Aus Sorge, die Sportlerin könnte als Strafe für ihre Anschuldigungen gegen ein so hochrangiges Mitglied der Kommunistischen Partei festgehalten werden, forderten internationale Organisationen ein Lebenszeichen von ihr.

Xi kann auf Bach setzen

Bach ließ sich von der chinesischen Staatspropaganda einspannen und verbreitete über das IOC, er habe mit Peng gesprochen. In einer Pressemitteilung des Komitees hieß es, es ginge der Sportlerin gut – kein Wort zu den Missbrauchsvorwürfen, kein Beweis für ihren Verbleib oder ihren Aufenthaltsort. Internationale Menschenrechtsorganisationen kritisierten Bach für die Äußerungen scharf.

Noch immer ist ungeklärt, ob die chinesischen Behörde den Vorwürfen gegen Gao nachgehen und wie sehr sie Peng unter Druck setzen. Kurz vor der Eröffnungsfeier hat Bach derweil seine Pläne für ein Treffen mit der Tennisspielerin während der Spiele in Peking bekräftigt.

Xi konnte sich auch bei vielen anderen Gelegenheiten auf Bach verlassen. So lobt er Parteichef Xi regelmäßig in der Öffentlichkeit für seine „sehr beeindruckende“ Leistung. Die Athleten hätten in China „exzellente und sichere Bedingungen“, sagte Bach am Donnerstag bei einer öffentlichen Sitzung des IOC.

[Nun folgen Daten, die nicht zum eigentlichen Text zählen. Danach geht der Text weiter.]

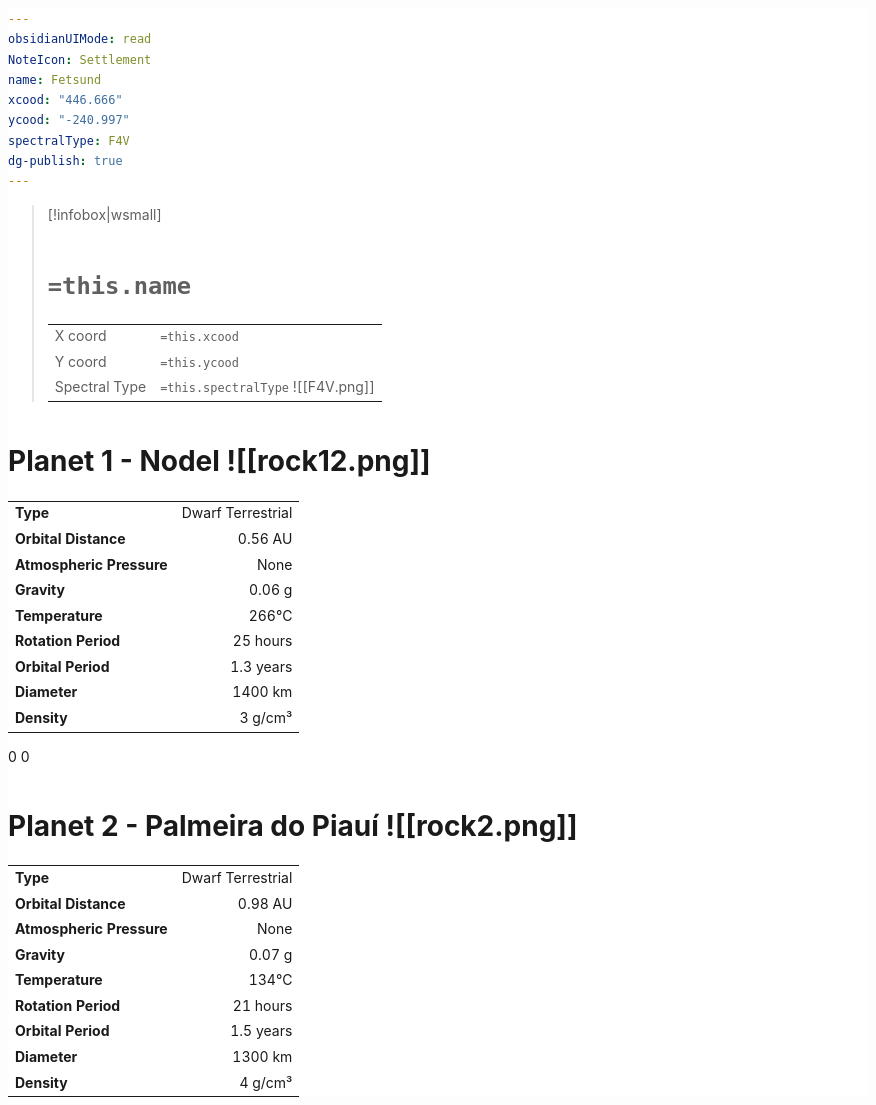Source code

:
 ```yaml
---
obsidianUIMode: read
NoteIcon: Settlement
name: Fetsund
xcood: "446.666"
ycood: "-240.997"
spectralType: F4V
dg-publish: true
---
```

> [!infobox|wsmall]
> # `=this.name`
> | | |
> | - | - |
> | X coord | `=this.xcood` |
> | Y coord| `=this.ycood` |
> | Spectral Type | `=this.spectralType` ![[F4V.png]] |

# Planet 1 - Nodel ![[rock12.png]]
|                             |                           |
| --------------------------- | -------------------------:|
| **Type**                    |             Dwarf Terrestrial |
| **Orbital Distance**        |   0.56 AU |
| **Atmospheric Pressure**    |       None |
| **Gravity**                 |        0.06 g |
| **Temperature**             |    266°C |
| **Rotation Period**         |  25 hours |
| **Orbital Period** | 1.3 years |
| **Diameter**                |      1400 km | 
| **Density**                 |    3 g/cm³ |



0
0



# Planet 2 - Palmeira do Piauí ![[rock2.png]]
|                             |                           |
| --------------------------- | -------------------------:|
| **Type**                    |             Dwarf Terrestrial |
| **Orbital Distance**        |   0.98 AU |
| **Atmospheric Pressure**    |       None |
| **Gravity**                 |        0.07 g |
| **Temperature**             |    134°C |
| **Rotation Period**         |  21 hours |
| **Orbital Period** | 1.5 years |
| **Diameter**                |      1300 km | 
| **Density**                 |    4 g/cm³ |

Rund um die Olympischen Winterspiele verhängt das chinesische Regime angesichts der hochansteckenden Omikron-Variante zahlreiche teils drastische Maßnahmen. dpa

Ein Arbeiter in einem Schutzanzug sprüht Desinfektionsmittel vor einem Hotel

Rund um die Olympischen Winterspiele verhängt das chinesische Regime angesichts der hochansteckenden Omikron-Variante zahlreiche teils drastische Maßnahmen.

Dabei hatte die belgische Athletin Kim Meylemans nur einen Tag zuvor ein viel geteiltes Video gepostet, das sie völlig aufgelöst nach drei Tagen Isolation zeigt, weil sie bei der Einreise positiv auf Corona getestet worden war. Statt nach mehreren Negativtests wieder zurück zum Olympischen Dorf zu kehren, sei sie in ein anderes Isolationshotel gebracht worden, wo sie sieben weitere Tage ohne Kontakt zu anderen Menschen verbleiben sollte.

Auch über die massiven Einschränkungen der Pressefreiheit, die Unterdrückung kritischer Stimmen in China rund um die Spiele sowie die Vorwürfe von Umweltschützern, dass die chinesische Staatsführung die Winterspiele ausgerechnet an einem Ort abhält, wo natürlicherweise kaum Schnee liegt und zudem Wassermangel herrscht, verliert Bach kein Wort.

Kritisch wird der IOC-Chef nur, wenn es um einen möglichen Boykott der Spiele in China geht. Man habe gesehen, „dass in den Gedanken mancher Menschen die Boykott-Geister der Vergangenheit ihre hässlichen Köpfe wieder zeigten“, so Bach am Donnerstag bei der Sitzung des IOC.